Why? The Most Important Question

I recently had coffee with a new friend of mine.  Well, not actually coffee.  I hate the stuff – but we met at a coffee-serving establishment and I had my customary Coke Zero.  But, to the point, rather than a fairly standard and sundry introductory meeting, I was captivated by one of her key value points that she brings to her consulting clients.  She figures out the “why” for customers.  Why should customers buy my product?  Why must they?  Or, why would they not?

This question is immensely interesting to me.  I have, for years, been an evangelist of “Start with Why”, of the famous Golden Circle Ted Talk by Simon Sinek.  If you haven’t watched this video before, or recently, go do it.  It’s worth your time.  In fact, I’m listening to it now as I finish this post.

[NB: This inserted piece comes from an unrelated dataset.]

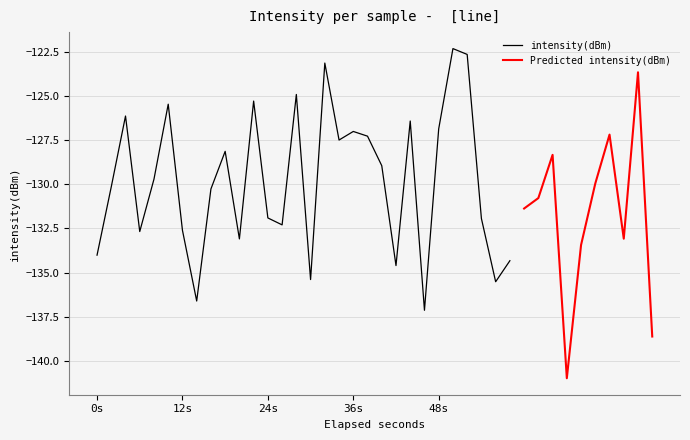

At which category is the sum across all series the highest?

25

But, the format of the “why” question in this meeting was somewhat different, yet just as interesting.  The bottom line is this.  If you are really interested in understanding anything – I mean really interested, you need to ask “why” and also “how”?  Indeed, the Japanese have a belief that you don’t completely understand anyone’s point of view unless you ask “why” no less than 5 times.  Here’s a brief, yet insightful example.  

Now, what is startling, is how seldom we hear the question, “why”?  Think about any cocktail party, or a recent meeting.  Chances are you asked or were asked the who, what when and where, but not the “why?”  Maybe you made a connection, but maybe you didn’t.  But, when you ask “why”, or someone asks you why, that conversation immediately adds depth, and the beginnings of a relationship, and a real conversation start to form.  The reason is because the questions of who, what, when, where are urgent, but the question of “why” (and “how”) are the truly important ones.

Asking “why” is critical to the appraisal of any business.  Take a set of financial forecasts or projections (there is an accounting difference between the two but in business vernacular they are interchangeable).  Financial projections can be the product of painstaking, detailed analysis, or the outcome of fantasy.  The way to tell this difference is to ask, “why?”.  Why will your customers not churn?  Why will new customers come to you?  Why will your sales force be effective?  Why will profit turn around in two years?  Why is your projected margin higher than that of your peers?  You learn so much from those questions – much more than who, what, when, where.

Take a more basic scenario – say you’re at a networking party and you meet an angel investor.  If your a founder of a tech startup, you are inclined to ask a) who are you? b) what kinds of companies do you invest in? c) where can I reach you?  d) when can I meet you?.  How often do you ask, “why do you invest in such risky companies?”  If you ask that question, (and some why’s after that) you will learn so much more about that person and her investment thesis than with the more mundane questions and you will accelerate the relationship, because asking “why” is a signal that you want a relationship – not just a transaction.  

If you’re talking to a sales prospect, asking “why” is often the difference between closing a sale (or receiving a definitive “no”) and endless prospect limbo.  Asking “why” enables you to learn what really matters to the customer, and then you can figure out how you can (or if you can’t) meet the customer’s fundamental need.

Please join me in becoming a why-vangelist.  Ask “why” as often as you can.  Ask “why” repetitively so you can probe more deeply. You will learn so much more than the superficial questions of who, what, when, and where.  Your relationships will be much more fulfilling (even personal ones).